Bloomberg Intelligence
This analysis is by Bloomberg Intelligence Quantitative Equity Strategist Kumar Gautam and Data Scientist Claudio Fontana. It appeared first on the Bloomberg Terminal.
For Asia-Pacific stock returns, country matters more than industry, though the latter’s influence is rising. This increase is broad based and not specifically tied to the tech sector. A long-term tilt to any particular industry or country doesn’t consistently generate alpha, though style bets do pay off — especially momentum and valuation.
1. Country Dominates APAC Returns Despite Rising Sector Influence
Country grouping’s influence on Asia-Pacific stock returns has moderated, but still outweighs sector and style effects. The mean absolute deviations (MAD) of monthly country, sector and style factor returns are 2.9%, 2.6% and 0.4%, implying respective contributions at 49.8%, 43.5% and 6.7%, vs. 63.3%, 31.3% and 5.5% three years ago.
We use Bloomberg’s MAC3 Asia-Pacific Risk Model, which isolates 18 country, 36 industry and 14 style factors. These are commonly referred to as pure factors, as each portfolio’s exposure is distinctly separated from the influence of other factors.

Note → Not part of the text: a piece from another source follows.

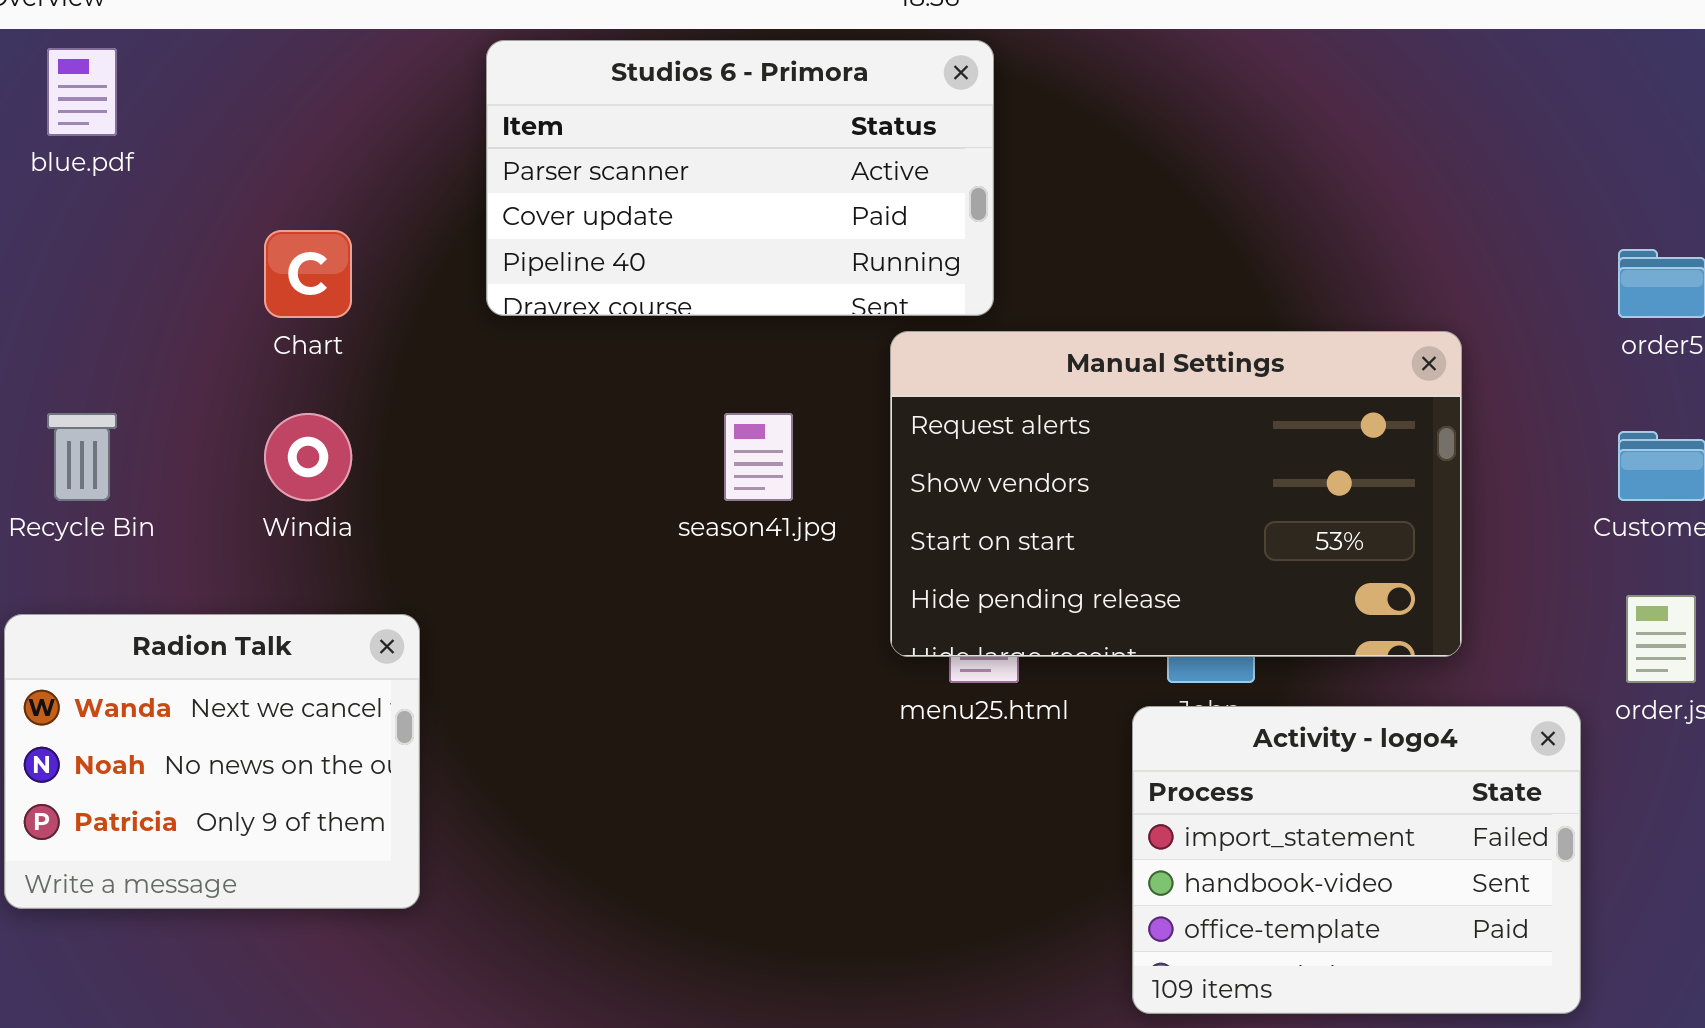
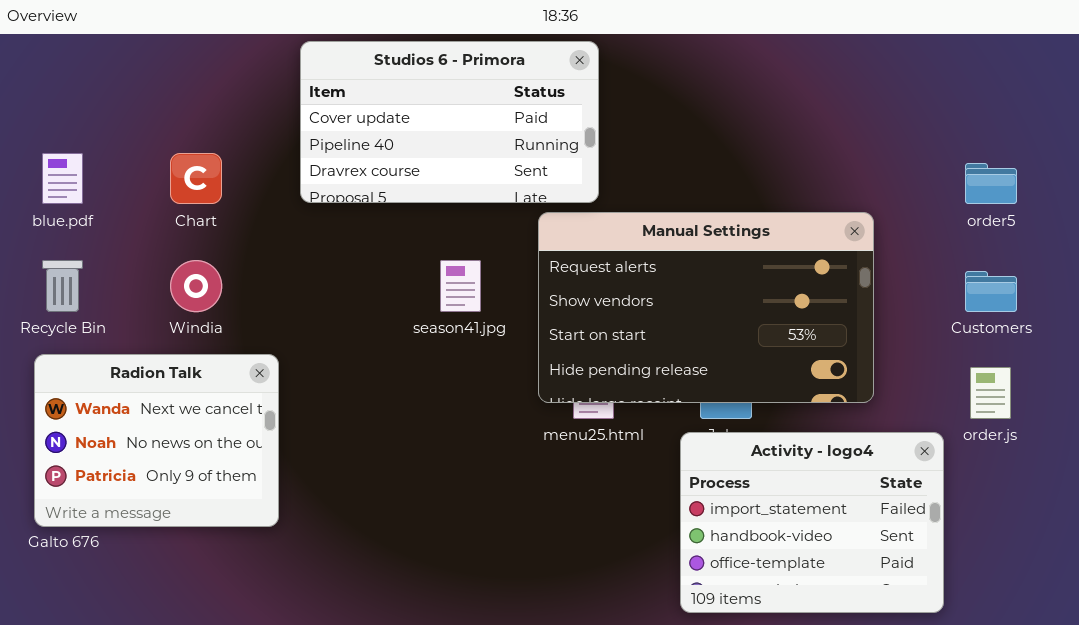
Studios 6 - Primora: [486,40,994,316] -> [300,41,599,203], scrolled down 1 row
blue.pdf: [47,48,117,136] -> [42,153,83,204], moved
Radion Talk: [4,614,420,909] -> [34,354,279,527], moved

For passive managers, country, industry, or style MAD shows the significance of each grouping in determining stock returns, whereas for active managers, it indicates excess return or tracking error from specific tilts.
2. Country, Industry Shifts Are Broad-Based
While it seems intuitive to attribute the increasing significance of industry or declining influence of country factors to specific portfolios, our analysis doesn’t support this assumption. For instance, we assessed whether the growing impact of industries is driven by the technology sector by recalculating industry MAD after excluding sectors such as semiconductors and communications. Yet the proportional effect remained consistent at about 43%. Similarly, when excluding markets such as China, the country MAD also remained stable at around 50%.
3. Country, Industry Tilts Lack Consistent Long-Term Alpha
Some industries and countries exhibited high risk-adjusted returns — or information ratios — in 2025, but only a few are statistically significant over the past 20 years. With a threshold t-statistic of two and 20 years of data, an industry or country portfolio should have a minimum absolute information ratio of about 0.45 to be considered significant. Consequently, only seven out of 36 industry factors and no country factors show significance. This underlines that taking a country or sector bet generally fails to generate consistent alpha. While there can be subperiods when such tilts can produce alpha, capturing these opportunities is largely a matter of the timing skills of the active portfolio manager.
4. Style Factors a Source of Long-Term Alpha
Nine of the 14 style factors show a significant information ratio over the past 20 years, supporting evidence that styles are a long-term source of risk and reward. Momentum has the highest information ratio (2.13), followed by valuation (1.56) and earnings yield (1.12). Factors such as profit, long-term reversal, size, mid-cap and liquidity don’t exhibit a significant information ratio. In 2025, momentum, beta, earnings yield and long-term reversal generated information ratios more than 2.